To get perspective, a long term look helps. Over time, the change has been stupendous. Using purchasing power parity in 1980, the United States’ share of global GDP was 21.7%, China’s 2.3%, (around 10% of the U.S.). By 2014, astonishingly, China’s share was larger, with the gap continuing to grow.

It is little wonder that the U.S. and much of the West is caught somewhere between denial and shock. With U.S. President, Joe Biden, still speaking of ‘irreplaceable U.S. exceptionalism,’ clearly there is a clear disconnect with reality.

Even in Australia, due to a whipped up Sinophobia by politicians and media, many fear China’s rise and wish to thwart it. To think that Australia could do anything to stop that rise however, is farcical. Former Australian Prime Minister Paul Keating sarcastically responded to such charging that anything Australia could do was ‘like throwing toothpicks at a mountain.’

Of course one could ask why would Australia want to stop the rise of China, something which has given three decades of economic benefits. The answer can only be due to its being so tightly enmeshed in U.S. military strategy. Genuine Australian sovereignty has been progressively lost to the U.S., something accelerating since the Gillard government agreed to base U.S Military Forces in northern Australia. Seemingly, we have lost the capacity due the closeness of the U.S. alliance, to make decisions in our own interest.

Most dangerously, we are being drawn ever deeper into U.S. military strategy to prevent that rise. U.S. strategy doesn’t rule out a nuclear response and it is very likely that any military response to China’s rise will involve Australia-based nuclear weaponry being used.
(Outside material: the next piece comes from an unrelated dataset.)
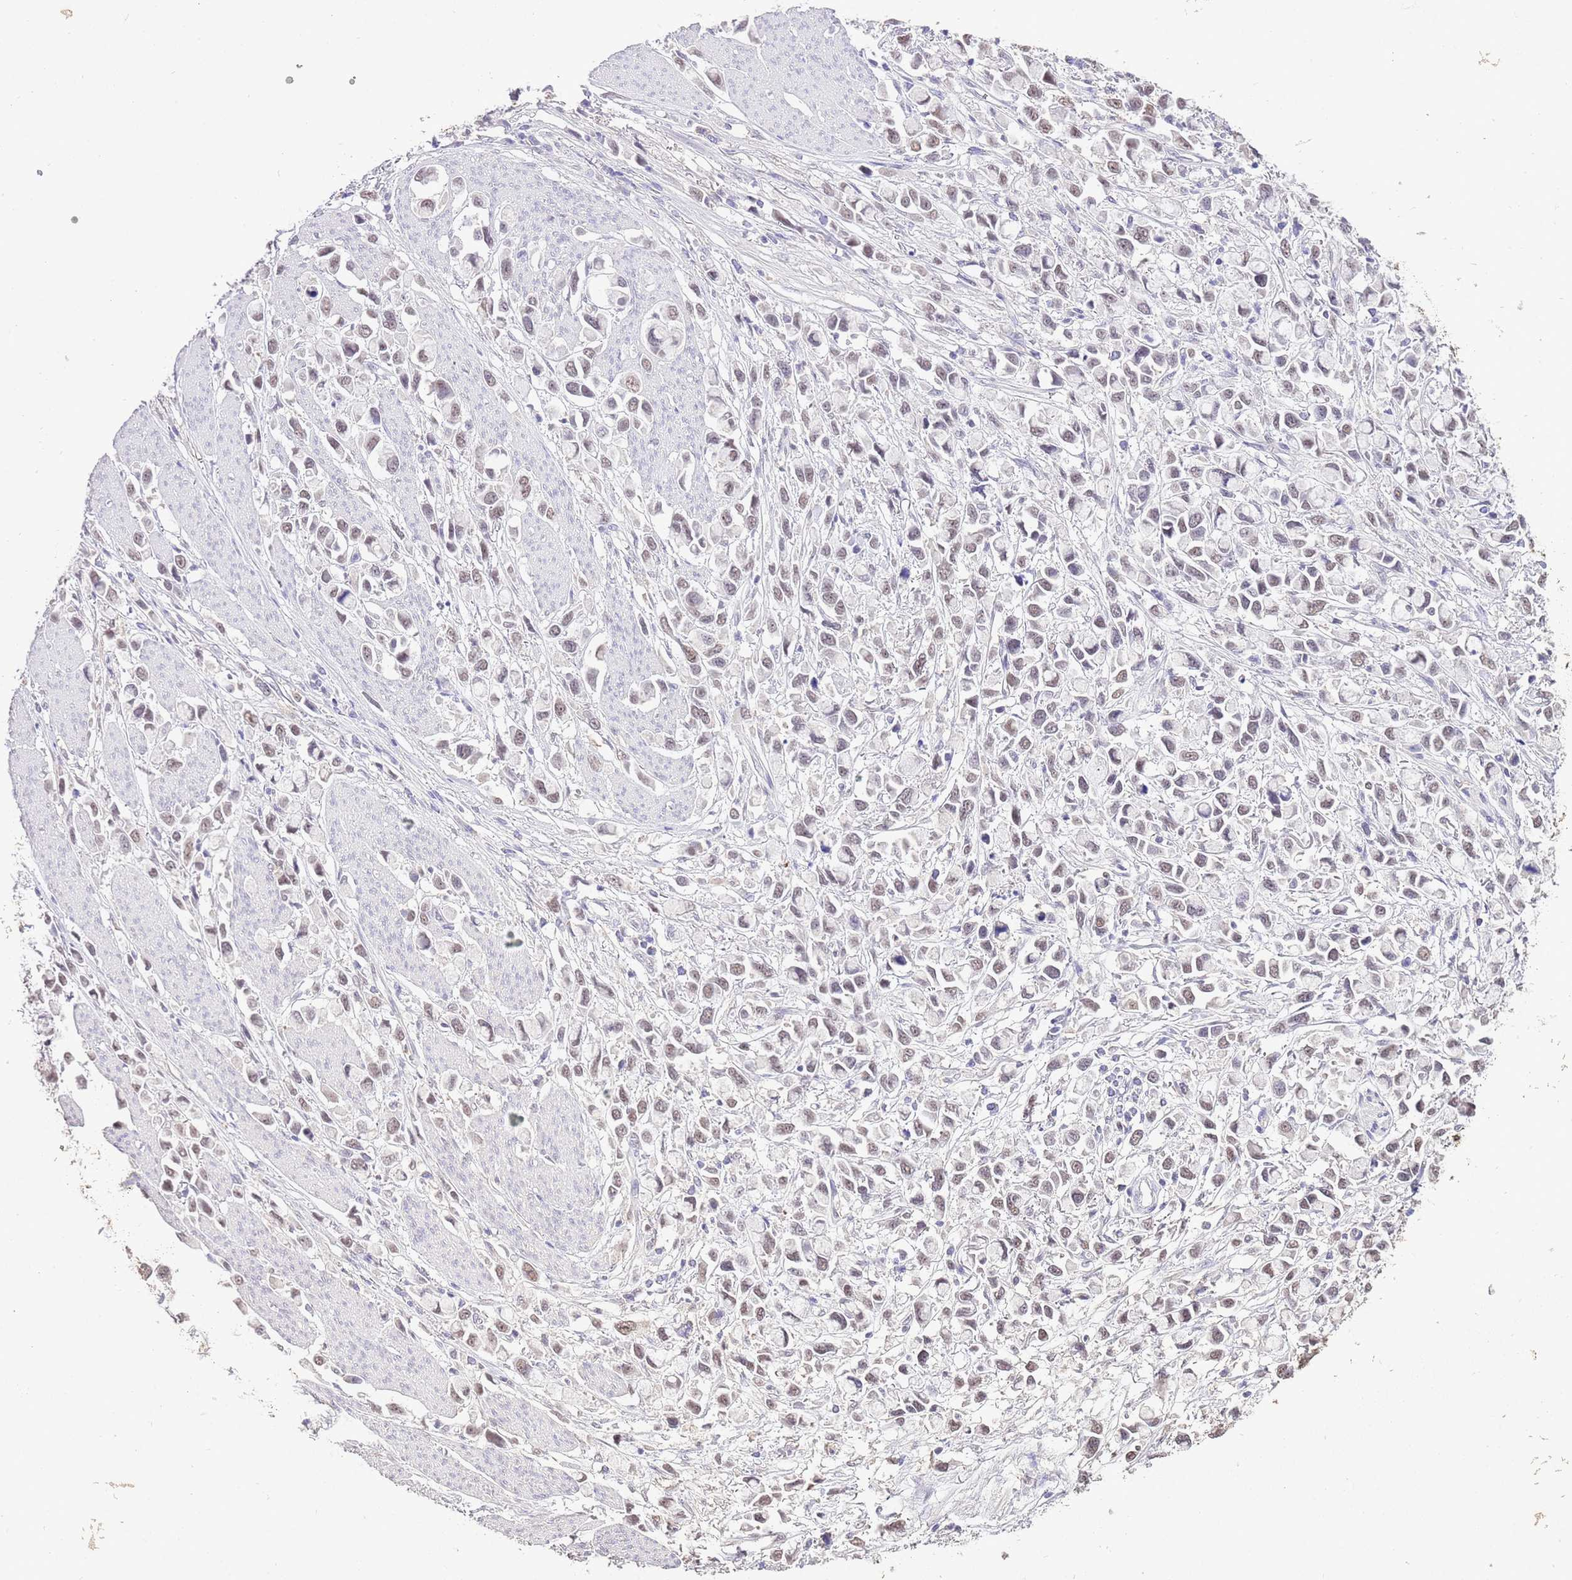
{"staining": {"intensity": "moderate", "quantity": ">75%", "location": "nuclear"}, "tissue": "stomach cancer", "cell_type": "Tumor cells", "image_type": "cancer", "snomed": [{"axis": "morphology", "description": "Adenocarcinoma, NOS"}, {"axis": "topography", "description": "Stomach"}], "caption": "Stomach cancer tissue displays moderate nuclear positivity in approximately >75% of tumor cells", "gene": "IZUMO4", "patient": {"sex": "female", "age": 81}}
Australian politics is in denial as to acceptance that the Anglophone era is now past. That refusal to face reality is already costing Australia dearly, both economically and diplomatically. Those costs will increase. They are made most extreme and dangerous by Australia’s foolish involvement in military planning against China.

To employ another image used by Keating, trying to stop China’s rise is like King Canute attempting to stop the rising tide. Of course, the point of that story, is that Canute, for all his power and desire, knew he couldn’t.

One hopes our politicians and commentariat learn that lesson of Canute.